Case ID: ala-app_48/html/0684-01.html
Source: Caselaw Access Project
Author: {"author": "CATES, Presiding Judge.", "license": "Public Domain", "url": "https://static.case.law/"}
Date Created: 2024-08-24T03:29:51.129683

267 So.2d 476
    Harold HOLCOMB, alias Harold Eugene Holcombe v. STATE.
    7 Div. 168, 169.
    Court of Criminal Appeals of Alabama.
    Oct. 3, 1972.
    
      Affirmed.
    J. M. Sides, Jerry B. Oglesby, Anniston, for appellant.
    William J. Baxley, Atty. Gen., and Sarah V. Maddox, Asst. Atty. Gen., for the State.
   CATES, Presiding Judge.

This opinion combines the disposition of two appeals, one from a judgment of conviction of carnal knowledge of a girl over 12 and under 16 years of age (Code 1940, T. 14, § 399) and the other of murder in the first degree. Both judgments rest on pleas of guilty: the murder sentence was for life; the one for statutory rape was for ten years to run concurrently with the longer term.

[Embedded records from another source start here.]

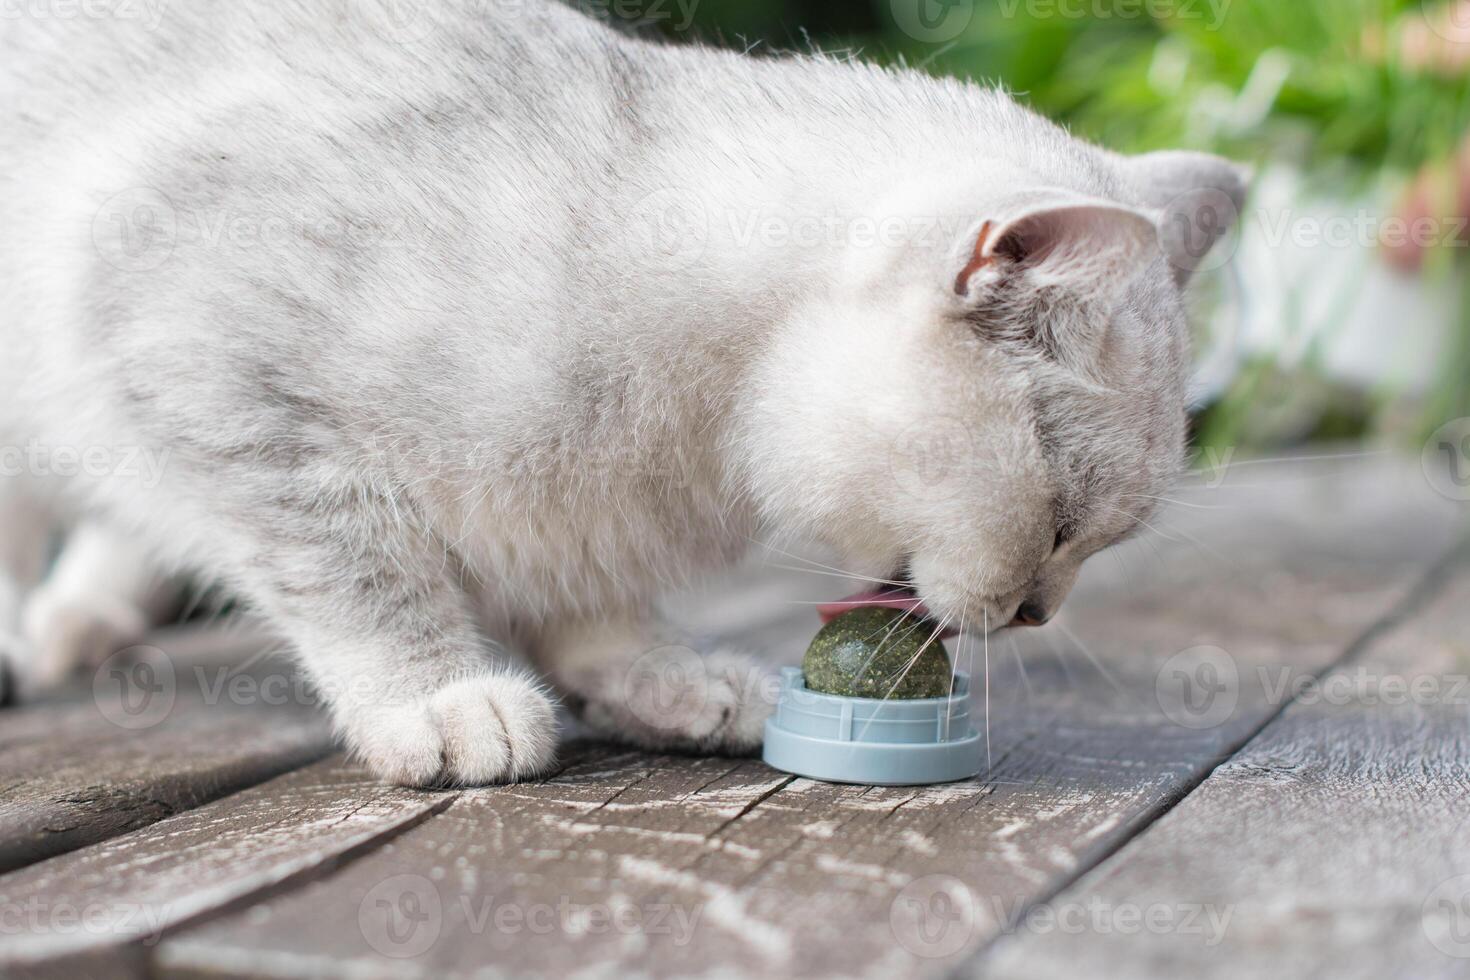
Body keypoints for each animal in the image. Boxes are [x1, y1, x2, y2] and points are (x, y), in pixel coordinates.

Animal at [0, 0, 1240, 781]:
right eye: (1061, 521)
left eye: (1094, 544)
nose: (1040, 612)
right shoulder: (201, 345)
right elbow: (359, 568)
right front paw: (437, 698)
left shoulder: (567, 502)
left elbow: (579, 598)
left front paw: (658, 678)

It is argued by the appellant that since the punishments were set by the judge without the intervention of a jury the assessment was void because § 399, supra, and Code 1940, T. 14, § 318 both prescribe that the punishment be “at the discretion of the jury.”

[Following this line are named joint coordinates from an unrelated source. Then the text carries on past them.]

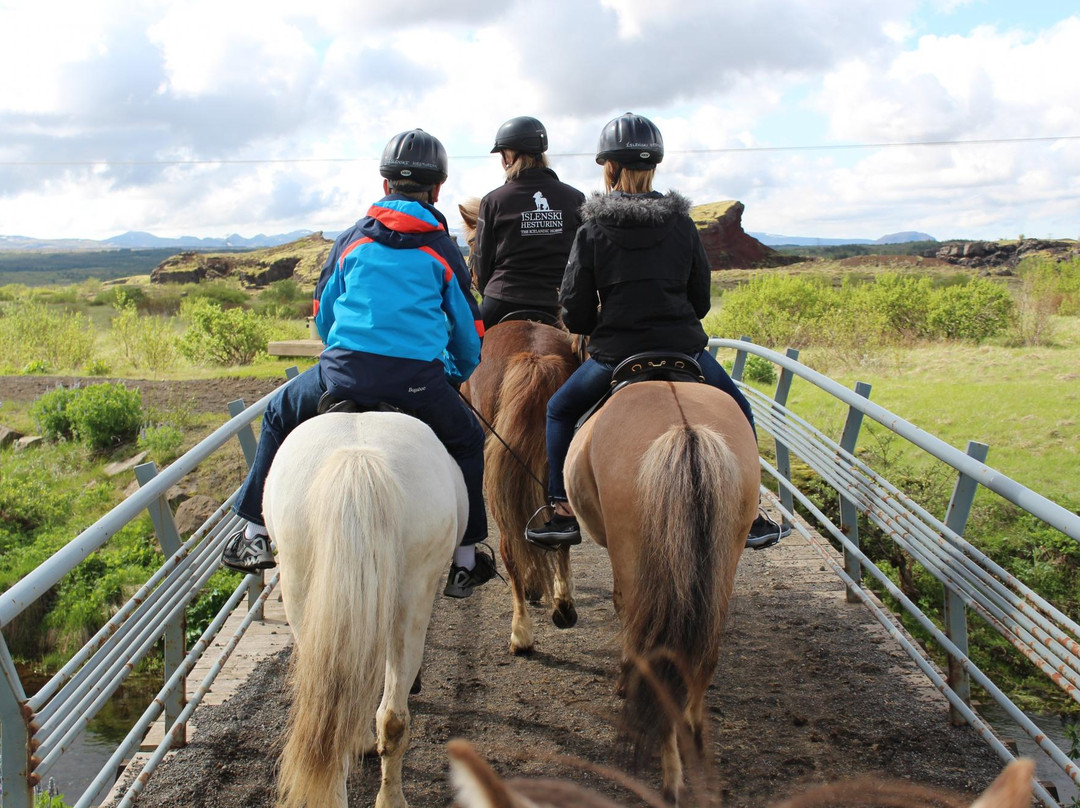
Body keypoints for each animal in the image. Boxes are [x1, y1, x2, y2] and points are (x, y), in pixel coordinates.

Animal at [460, 198, 587, 652]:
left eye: (471, 246)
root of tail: (534, 356)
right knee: (560, 525)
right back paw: (563, 604)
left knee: (510, 544)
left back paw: (522, 633)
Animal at [565, 382, 760, 799]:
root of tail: (686, 431)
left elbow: (623, 610)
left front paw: (624, 680)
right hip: (723, 560)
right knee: (701, 654)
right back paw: (693, 742)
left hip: (633, 551)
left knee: (656, 650)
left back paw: (672, 777)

In Ex parte Jenkins, 38 Ala.App. 117, 76 So.2d 858, the former Court of Appeals stated:

“ * * * All of these authorities adhere to the rule that the statutory duty of the jury to fix punishment is mandatory and the trial court cannot relieve the jury of this prerogative. * * *.”

See also Headrick v. State, 46 Ala.App. 202, 239 So.2d 572.

However, since the amendment of Code 1940, T. 15, § 277 by Act No. 1061 of September 12, 1969, when a defendant pleads guilty before trial (as Holcombe did in both instances sub judice) the trial court may fix the punishment without the intervention of a jury. This also covers the ascertainment of the degree of the offense as obtains, for example, in our statutory homicide.

We hold that amended § 277, supra, being later enacted, necessarily modifies pro tanto the statutory interpretation embraced in Jenkins, supra.

We have examined the colloquies between the bench and the prisoner and conclude that the requirements of Boykin v. Alabama, 395 U.S. 238, 89 S.Ct. 1709, 23 L.Ed.2d 274, were observed in both cases.

Hence, the judgments below are due to be

Affirmed.

ALMON, TYSON and DeCARLO, JJ., concur.